BEGIN Dataset
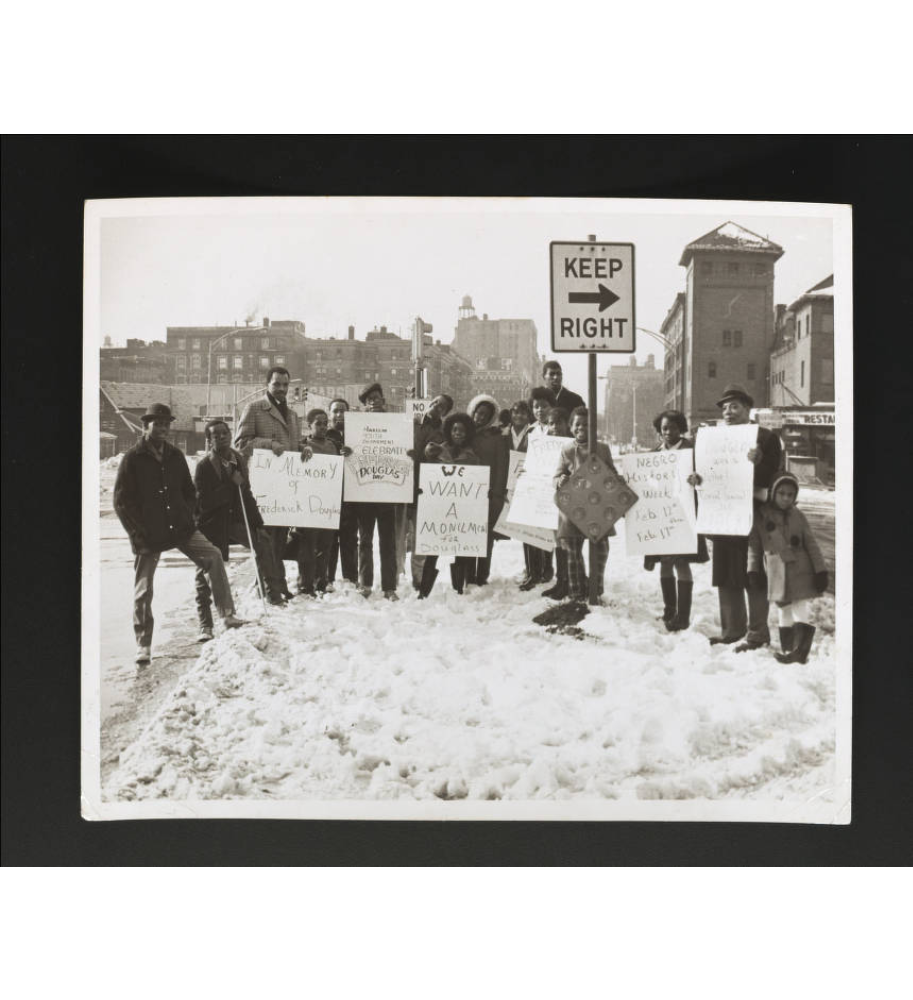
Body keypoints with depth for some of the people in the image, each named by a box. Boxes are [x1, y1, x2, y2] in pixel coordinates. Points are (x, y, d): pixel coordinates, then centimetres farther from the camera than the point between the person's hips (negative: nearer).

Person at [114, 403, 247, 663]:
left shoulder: (175, 456, 9)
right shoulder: (132, 459, -5)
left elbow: (189, 491, 17)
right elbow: (121, 501, -6)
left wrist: (187, 518, 3)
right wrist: (138, 533, -12)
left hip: (180, 527, 4)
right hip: (148, 535, -4)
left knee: (213, 556, -13)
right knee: (143, 590, 1)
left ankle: (227, 615, -8)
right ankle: (143, 644, 15)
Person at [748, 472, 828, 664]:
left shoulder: (797, 516, 2)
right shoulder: (761, 515, -1)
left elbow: (811, 544, 3)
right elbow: (754, 544, 2)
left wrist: (820, 570, -1)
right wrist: (753, 570, -3)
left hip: (800, 572, -1)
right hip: (777, 574, 1)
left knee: (801, 610, -5)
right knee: (783, 612, 11)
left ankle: (800, 650, -4)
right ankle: (787, 648, 20)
END Dataset
- Problem statement: Check each line of the data for the string "knee" and state how many lines contain it, without any other output.

- Exercise answer: 4